De la Cruz left CNN in 2008 and joined NBC/MSNBC. From 2010–2014, she was an alternating anchor on both Early Today on NBC and First Look on MSNBC, and served as a correspondent for NBC News. She also filled in as news anchor on Today.

De la Cruz has also been on the forefront of new technology. She is one of the first and only cable network news journalists to shoot segments with a Flip Mino video camera, which she edits herself on a Mac. She also regularly engages in discussion with her viewers via Facebook and microblogs on Twitter.

De La Cruz is formerly the evening anchor at CBS San Francisco, anchoring the 6 p.m. news on KPIX-TV and hosting Bay Area Nightbeat on their sister station, KBCW, at 10pm.

De La Cruz was a host for the live stream of the first weekend of the Coachella Valley Music and Arts Festival on YouTube from April 15–17, 2022.

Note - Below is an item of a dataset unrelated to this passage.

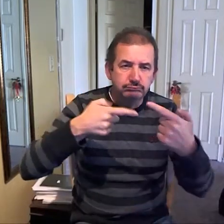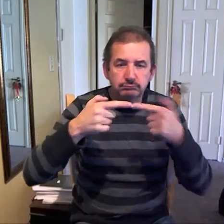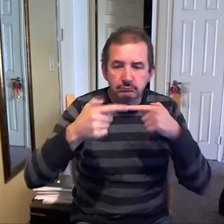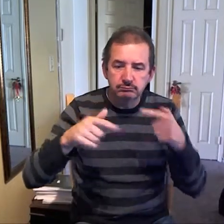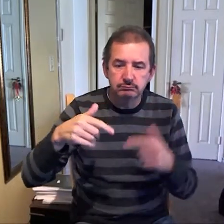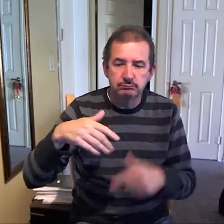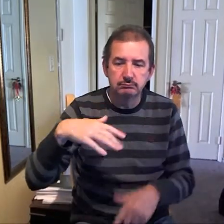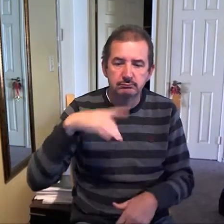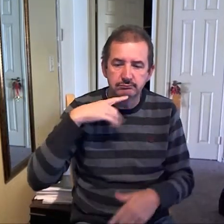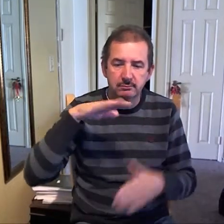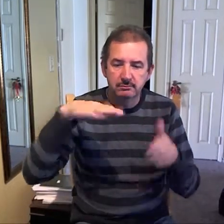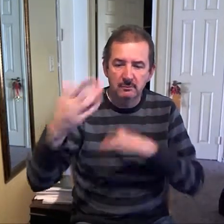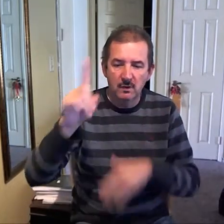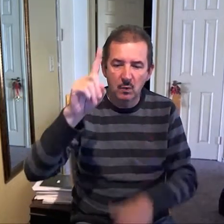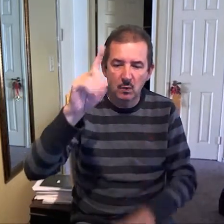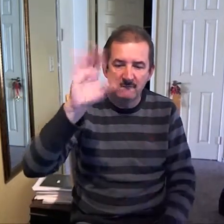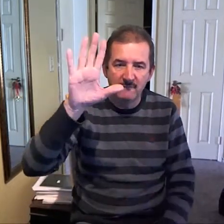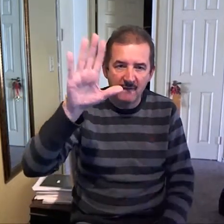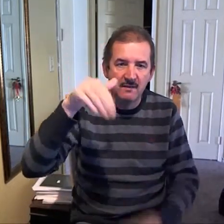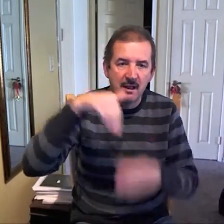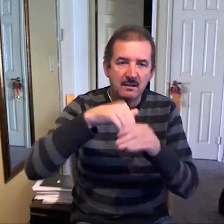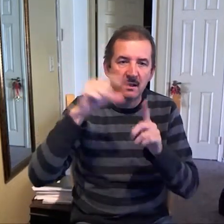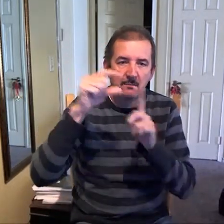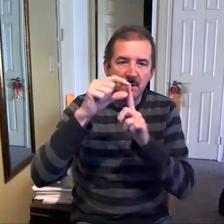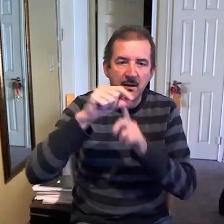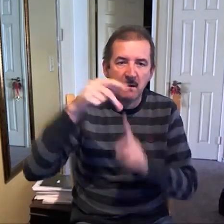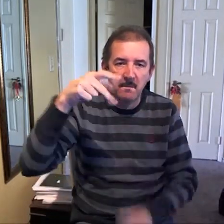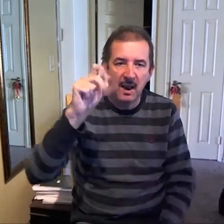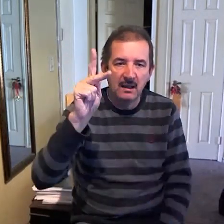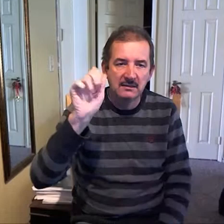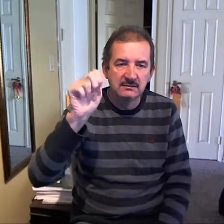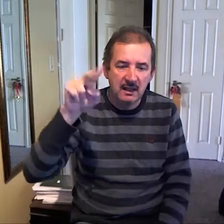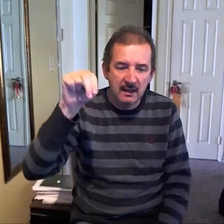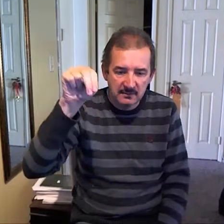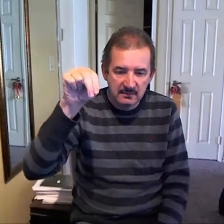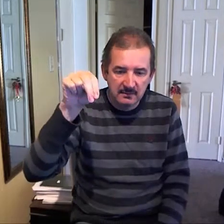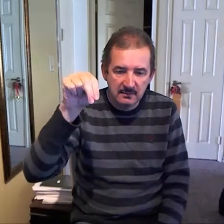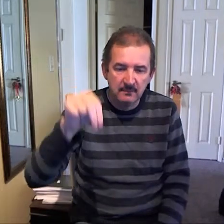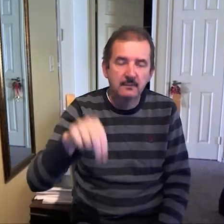at 8 p.m. Thank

== Health care reform activism ==

In 2009, De la Cruz started a campaign to save the life of her brother, Eric de la Cruz. Eric needed a heart transplant but was refused due to poor health insurance. Veronica tried raising money through social media outlets such as Twitter and Facebook as well as web pages that were created for her family's cause. Nine Inch Nails front man Trent Reznor joined the cause and raised hundreds of thousands of dollars for Eric as well as bringing much needed attention to the fight for proper health insurance. Despite these efforts, Eric died in July 2009. On April 20, 2010, De la Cruz formed the Eric de la Cruz Hope for Hearts foundation to provide assistance to heart transplant patients.

Tweeple, a magazine covering news related to Twitter, named De la Cruz as one of its picks to watch, calling her a "Trailblazer" and saying "...She is an inspiration and a catalyst for change beyond just Eric’s scenario. The national exposure is generating more and more debate on the problems in Medicaid, Medicare in the United States..." On the one year anniversary of the passage of health care reform, De la Cruz made an appearance on MSNBC to share her brother's story. She was interviewed by Contessa Brewer. De la Cruz also wrote an article about her brother and the need for health care reform for The Huffington Post.